Nonfiction

Book review: 'A Living Remedy'

Book cover of 'A Living Remedy' by Nicole Chung

For many Americans, one of the most tragic aspects of the pandemic was that they couldn't say goodbye to dying loved ones. As Nicole Chung, A&S '03, '14 (MA), recounts in her second memoir, A Living Remedy (2023, Ecco Books), this experience of literal distance was compounded by and intertwined with a lifelong sense of being at a metaphorical remove from the loving couple who adopted her.

Chung's story—which begins in her first memoir, All You Can Ever Know (2018, Catapult), as she examines her efforts to reconnect with her birth family, who were Korean immigrants—revolves around not only identity and loss but money and class.
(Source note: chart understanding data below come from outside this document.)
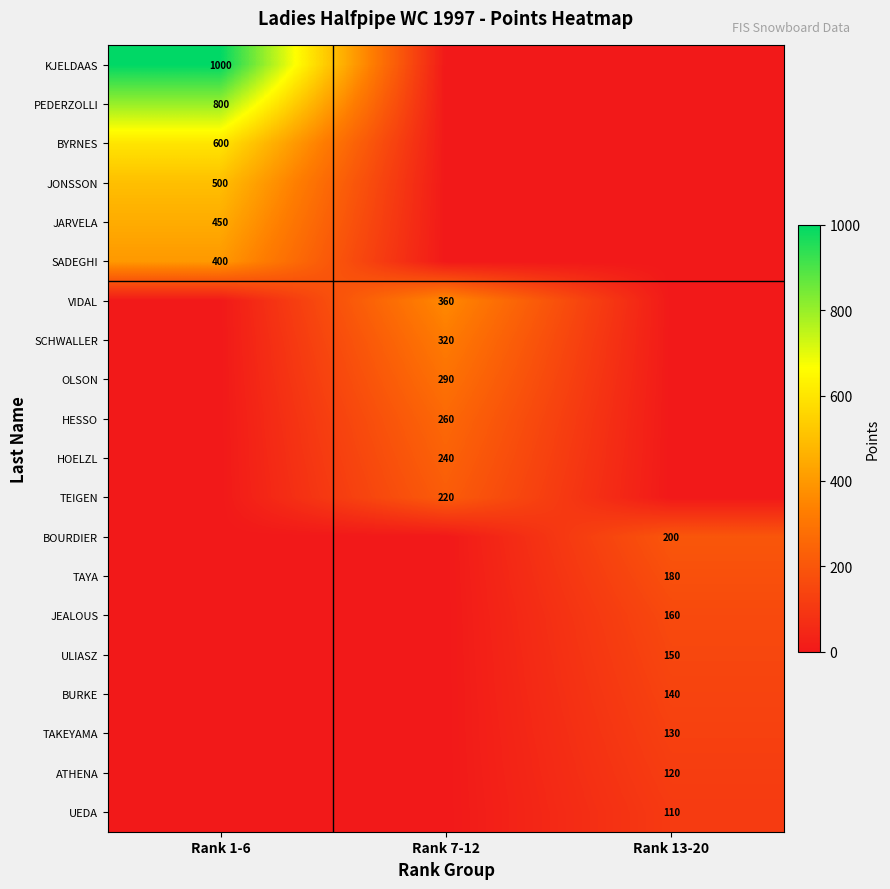

At which category does the chart reach its peak across all series?

Rank 1-6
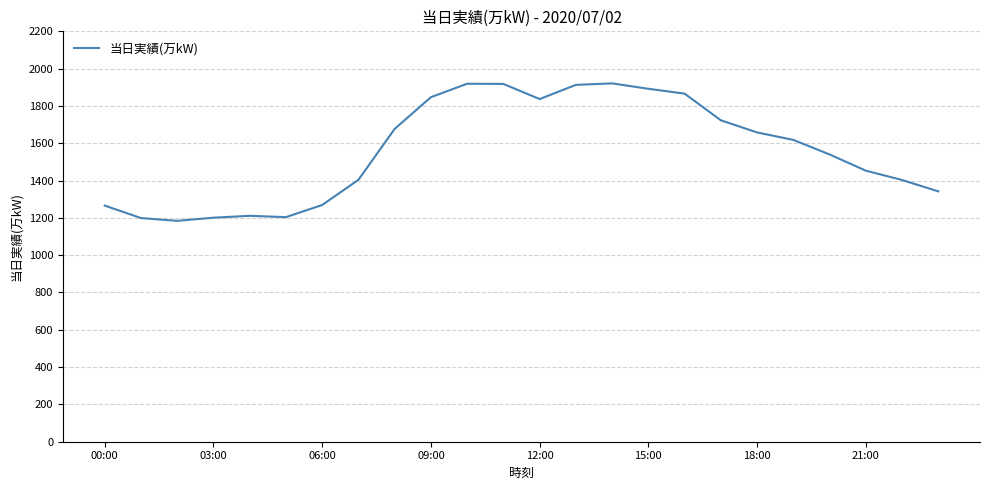

What is the difference between the maximum and minimum values?

737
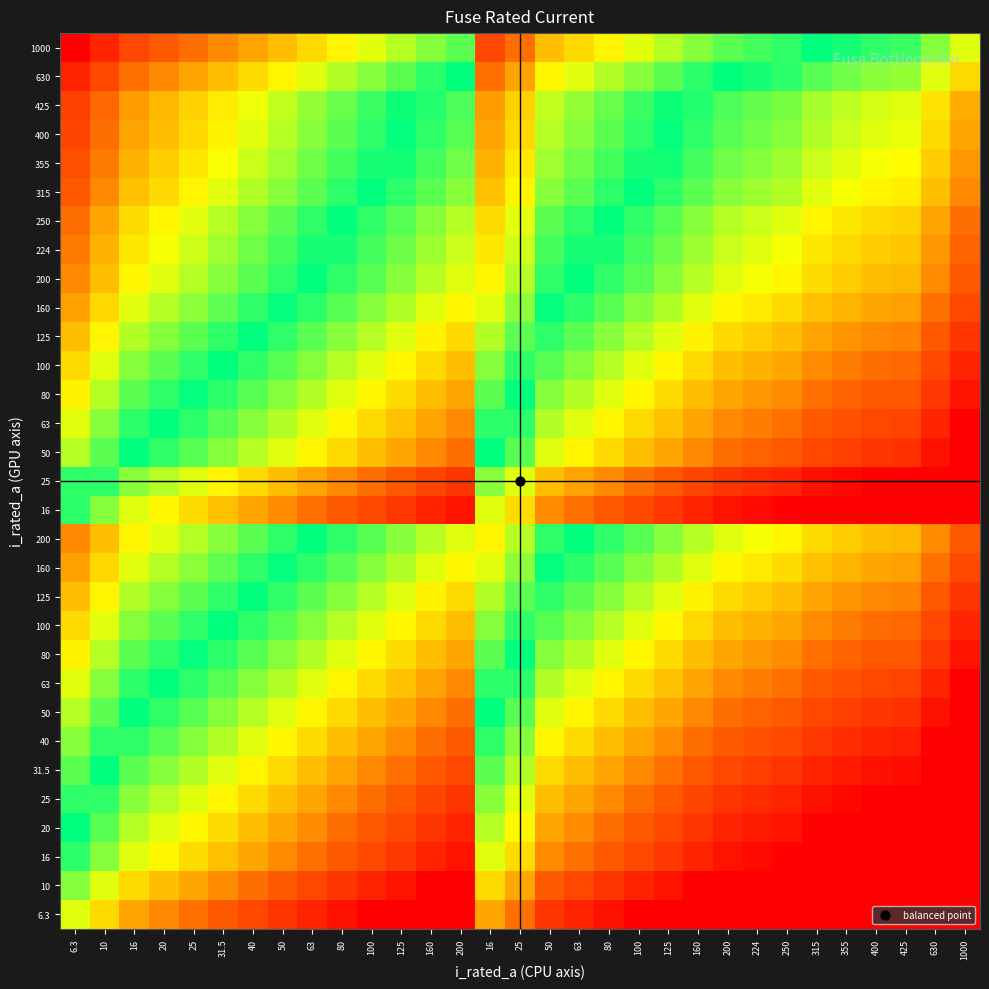

Count the number of categories in the chart.

31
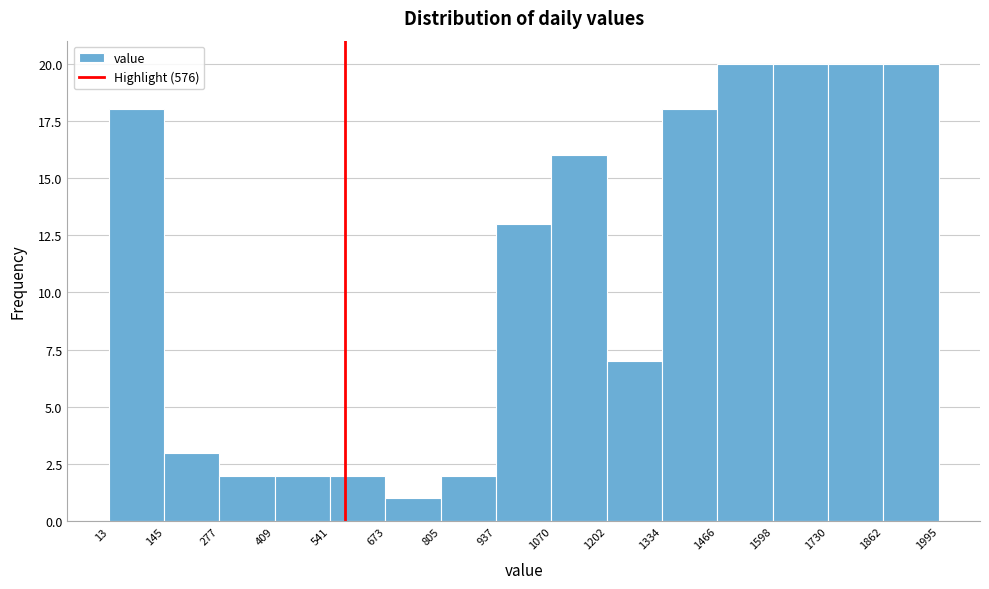

Reading left to right, transcribe this chart: for each bar, give the range it covers on the x-axis and its height. The values are not printed on the chart, so give them approximately, as read against the axis.

13 to 145: 18
145 to 277: 3
277 to 409: 2
409 to 541: 2
541 to 673: 2
673 to 805: 1
805 to 937: 2
937 to 1070: 13
1070 to 1202: 16
1202 to 1334: 7
1334 to 1466: 18
1466 to 1598: 20
1598 to 1730: 20
1730 to 1862: 20
1862 to 1995: 20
As her parents somehow make ends meet despite relatively low-income jobs and spotty work histories, Chung struggles with feeling out of place and bullied as an Asian adoptee in an all-white school in small-town Oregon. While she's in high school, her mother is diagnosed with cancer and, lacking medical insurance, the household moves from living paycheck to paycheck to emergency to emergency.

"What had seemed like stability proved to be a flimsy, shallow facsimile of it," she writes. College beckons. "It would be simpler, less discomfiting to embrace the notion that luck and drive, the desire to get an education and help my family, were the only factors in my flight," Chung unsparingly writes of her guilt at leaving her family.

But fly away she does. Benefiting from the gift of breathing room and a liberal education, Chung begins to consider more closely her isolation from her Korean roots and the realities of her adoption. She marries, attends graduate school, and gives birth to two children, seldom seeing her parents, even when her father dies from kidney failure, since financial constraints keep everyone apart. When her mother's cancer returns with a vengeance, COVID-19 prevents Chung—once again—from being there.

"I'm grateful that [Mom] doesn't blame me for wanting to protect her and my children," she writes toward the conclusion. "But I already know what it is to blame myself for distance." There's no happy ending, but Chung's elegiac tone—gratitude and love toward both parents pulse throughout the book—and nonsentimental language carry the gentlest traces of a smile.